§ **Problem details**
Your answer should consist only of the lines below from the one with "turbulence pour se démarquer sans" through the one with "The Transformative Role of", copied exactly.
*** Begin section ***
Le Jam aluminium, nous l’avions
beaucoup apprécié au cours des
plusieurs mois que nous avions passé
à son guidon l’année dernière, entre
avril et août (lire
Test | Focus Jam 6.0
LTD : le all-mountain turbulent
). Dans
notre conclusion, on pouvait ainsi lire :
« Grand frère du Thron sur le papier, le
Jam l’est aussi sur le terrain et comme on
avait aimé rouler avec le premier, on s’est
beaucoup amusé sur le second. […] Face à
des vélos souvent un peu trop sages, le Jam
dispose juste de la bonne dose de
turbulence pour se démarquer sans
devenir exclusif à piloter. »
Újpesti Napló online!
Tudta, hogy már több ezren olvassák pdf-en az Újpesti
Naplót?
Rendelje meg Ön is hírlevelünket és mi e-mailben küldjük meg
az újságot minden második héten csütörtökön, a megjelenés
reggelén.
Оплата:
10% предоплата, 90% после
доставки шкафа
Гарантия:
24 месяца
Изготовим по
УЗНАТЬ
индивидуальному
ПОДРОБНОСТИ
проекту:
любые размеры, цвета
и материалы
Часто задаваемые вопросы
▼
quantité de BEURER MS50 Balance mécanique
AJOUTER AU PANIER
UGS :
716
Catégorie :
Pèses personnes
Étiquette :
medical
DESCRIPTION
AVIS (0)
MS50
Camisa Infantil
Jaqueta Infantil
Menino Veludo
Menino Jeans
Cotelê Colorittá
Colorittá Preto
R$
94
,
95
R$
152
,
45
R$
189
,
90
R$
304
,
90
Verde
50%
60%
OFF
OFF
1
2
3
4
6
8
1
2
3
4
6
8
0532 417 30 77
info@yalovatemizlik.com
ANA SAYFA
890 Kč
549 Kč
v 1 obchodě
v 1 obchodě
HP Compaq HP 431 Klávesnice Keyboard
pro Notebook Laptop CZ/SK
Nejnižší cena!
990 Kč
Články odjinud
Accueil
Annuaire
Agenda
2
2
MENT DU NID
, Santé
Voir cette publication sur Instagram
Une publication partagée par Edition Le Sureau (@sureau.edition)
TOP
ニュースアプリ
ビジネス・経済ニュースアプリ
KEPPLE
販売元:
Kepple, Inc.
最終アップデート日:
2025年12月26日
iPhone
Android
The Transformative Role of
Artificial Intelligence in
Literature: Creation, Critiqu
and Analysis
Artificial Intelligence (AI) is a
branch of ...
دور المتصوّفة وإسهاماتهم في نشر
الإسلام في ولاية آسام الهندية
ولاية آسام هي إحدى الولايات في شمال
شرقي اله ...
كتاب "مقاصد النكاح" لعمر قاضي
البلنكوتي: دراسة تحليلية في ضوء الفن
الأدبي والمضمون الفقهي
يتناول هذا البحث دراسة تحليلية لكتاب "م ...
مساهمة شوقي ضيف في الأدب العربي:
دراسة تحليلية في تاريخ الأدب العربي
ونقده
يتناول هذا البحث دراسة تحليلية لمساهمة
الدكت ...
*** End section ***
*** Begin section ***
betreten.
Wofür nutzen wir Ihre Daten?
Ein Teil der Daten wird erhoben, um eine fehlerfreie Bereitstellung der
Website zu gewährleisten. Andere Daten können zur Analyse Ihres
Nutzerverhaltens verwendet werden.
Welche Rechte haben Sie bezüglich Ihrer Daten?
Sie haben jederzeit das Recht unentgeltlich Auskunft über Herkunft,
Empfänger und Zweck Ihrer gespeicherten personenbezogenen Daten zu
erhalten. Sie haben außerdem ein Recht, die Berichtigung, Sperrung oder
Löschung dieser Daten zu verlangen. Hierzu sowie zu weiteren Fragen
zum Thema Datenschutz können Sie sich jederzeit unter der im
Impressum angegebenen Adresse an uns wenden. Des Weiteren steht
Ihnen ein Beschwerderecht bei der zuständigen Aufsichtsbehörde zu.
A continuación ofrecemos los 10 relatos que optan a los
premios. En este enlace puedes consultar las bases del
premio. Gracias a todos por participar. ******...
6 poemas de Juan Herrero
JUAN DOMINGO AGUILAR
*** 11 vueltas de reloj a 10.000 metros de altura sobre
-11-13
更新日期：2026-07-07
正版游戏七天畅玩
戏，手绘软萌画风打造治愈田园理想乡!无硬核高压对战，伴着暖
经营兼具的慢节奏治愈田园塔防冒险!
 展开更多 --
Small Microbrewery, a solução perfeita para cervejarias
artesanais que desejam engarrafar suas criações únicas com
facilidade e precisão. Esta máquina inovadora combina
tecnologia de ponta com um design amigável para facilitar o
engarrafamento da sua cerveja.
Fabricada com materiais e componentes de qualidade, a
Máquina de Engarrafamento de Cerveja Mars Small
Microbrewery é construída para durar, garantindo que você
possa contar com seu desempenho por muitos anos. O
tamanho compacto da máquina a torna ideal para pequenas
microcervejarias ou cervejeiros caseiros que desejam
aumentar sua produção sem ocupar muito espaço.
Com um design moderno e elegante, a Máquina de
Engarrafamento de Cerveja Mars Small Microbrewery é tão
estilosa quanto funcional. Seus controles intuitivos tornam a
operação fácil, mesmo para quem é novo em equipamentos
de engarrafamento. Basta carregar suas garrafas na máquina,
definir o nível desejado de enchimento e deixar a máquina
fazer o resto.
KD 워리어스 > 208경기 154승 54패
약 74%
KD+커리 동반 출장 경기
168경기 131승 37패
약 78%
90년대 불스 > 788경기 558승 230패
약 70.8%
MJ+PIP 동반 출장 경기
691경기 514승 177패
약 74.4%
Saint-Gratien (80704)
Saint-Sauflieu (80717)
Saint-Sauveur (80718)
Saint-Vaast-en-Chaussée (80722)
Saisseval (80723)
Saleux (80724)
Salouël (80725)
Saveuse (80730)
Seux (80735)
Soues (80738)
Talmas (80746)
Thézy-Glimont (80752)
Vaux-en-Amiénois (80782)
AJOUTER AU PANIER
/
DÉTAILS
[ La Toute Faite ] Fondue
*** End section ***
*** Begin section ***
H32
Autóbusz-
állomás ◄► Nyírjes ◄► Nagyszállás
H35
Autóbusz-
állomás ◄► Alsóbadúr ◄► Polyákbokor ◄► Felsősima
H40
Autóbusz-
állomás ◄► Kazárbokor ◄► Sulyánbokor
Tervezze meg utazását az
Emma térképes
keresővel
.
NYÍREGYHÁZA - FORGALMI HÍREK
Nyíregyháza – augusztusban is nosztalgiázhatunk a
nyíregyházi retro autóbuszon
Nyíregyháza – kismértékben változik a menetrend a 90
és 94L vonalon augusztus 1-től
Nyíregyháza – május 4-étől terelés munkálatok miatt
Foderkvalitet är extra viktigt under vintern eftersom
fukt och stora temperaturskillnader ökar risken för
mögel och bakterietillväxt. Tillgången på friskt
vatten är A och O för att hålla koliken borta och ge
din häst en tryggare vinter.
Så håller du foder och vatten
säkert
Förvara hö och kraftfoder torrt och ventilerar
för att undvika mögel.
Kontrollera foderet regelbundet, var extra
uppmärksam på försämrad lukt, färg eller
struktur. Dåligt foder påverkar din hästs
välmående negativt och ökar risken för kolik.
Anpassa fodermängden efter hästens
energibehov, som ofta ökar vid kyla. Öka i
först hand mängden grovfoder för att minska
*** End section ***
§ **Response box**
turbulence pour se démarquer sans
devenir exclusif à piloter. »
Újpesti Napló online!
Tudta, hogy már több ezren olvassák pdf-en az Újpesti
Naplót?
Rendelje meg Ön is hírlevelünket és mi e-mailben küldjük meg
az újságot minden második héten csütörtökön, a megjelenés
reggelén.
Оплата:
10% предоплата, 90% после
доставки шкафа
Гарантия:
24 месяца
Изготовим по
УЗНАТЬ
индивидуальному
ПОДРОБНОСТИ
проекту:
любые размеры, цвета
и материалы
Часто задаваемые вопросы
▼
quantité de BEURER MS50 Balance mécanique
AJOUTER AU PANIER
UGS :
716
Catégorie :
Pèses personnes
Étiquette :
medical
DESCRIPTION
AVIS (0)
MS50
Camisa Infantil
Jaqueta Infantil
Menino Veludo
Menino Jeans
Cotelê Colorittá
Colorittá Preto
R$
94
,
95
R$
152
,
45
R$
189
,
90
R$
304
,
90
Verde
50%
60%
OFF
OFF
1
2
3
4
6
8
1
2
3
4
6
8
0532 417 30 77
info@yalovatemizlik.com
ANA SAYFA
890 Kč
549 Kč
v 1 obchodě
v 1 obchodě
HP Compaq HP 431 Klávesnice Keyboard
pro Notebook Laptop CZ/SK
Nejnižší cena!
990 Kč
Články odjinud
Accueil
Annuaire
Agenda
2
2
MENT DU NID
, Santé
Voir cette publication sur Instagram
Une publication partagée par Edition Le Sureau (@sureau.edition)
TOP
ニュースアプリ
ビジネス・経済ニュースアプリ
KEPPLE
販売元:
Kepple, Inc.
最終アップデート日:
2025年12月26日
iPhone
Android
The Transformative Role of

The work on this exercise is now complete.